In this episode of the Data Engineering Central Podcast, I sit down with Yordan Ivanov, Head of Data Engineering at a growing fintech company, to talk through what it actually looks like to build and run real data platforms in production.
Yordan’s story starts like many of mine, early programming, gaming, PHP, Linux servers—but what makes this conversation interesting is how he evolved from a generalist software engineer into a data engineering leader without even realizing it at first.
We spend a lot of time digging into what actually matters in modern data engineering, and it’s not the tools.
We talk about:
Why the industry went too far into complexity and is now swinging back toward simplicity
The reality of running a data platform at scale (and why most teams waste time maintaining tools instead of delivering value)
How to think about migrations the right way without breaking everything
The difference between junior, mid, and senior engineers—and why ambiguity tolerance and impact matter more than coding ability
Why “perfect” engineering is a trap and how to actually ship work that matters
We also get into AI, and Yordan has one of the more grounded takes you’ll hear right now.
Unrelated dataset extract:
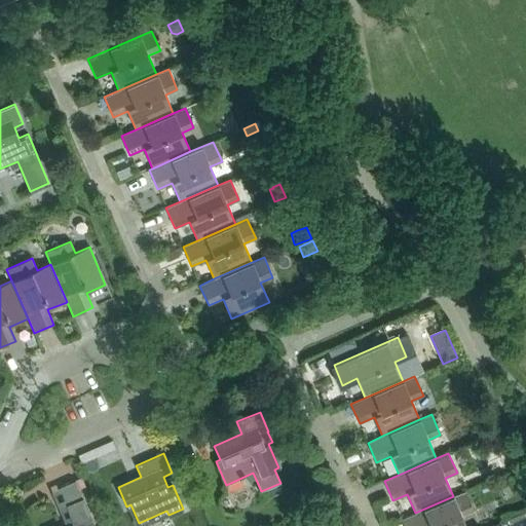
[(282,493),(277,485),(263,491),(266,499),(282,493)]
Most companies aren’t even close to ready for AI, and the idea that it’s replacing engineers anytime soon misses the bigger problem: messy data, unclear metrics, and weak foundations.
Check out Yordan’s Substack below!
We also talk about:
How AI is actually used on real teams today (not Twitter hype)
Why juniors with AI can be risky without strong processes
How to think about code reviews, testing, and slowing down when it matters
On top of that, we dig into content creation, Substack, and what it takes to stand out in a world full of generic AI-generated content. Yordan’s approach is simple: write from real experience or don’t write at all.
This is one of those conversations that cuts through a lot of noise and gets back to fundamentals, how to think, how to build, and how to grow as an engineer in a rapidly changing space.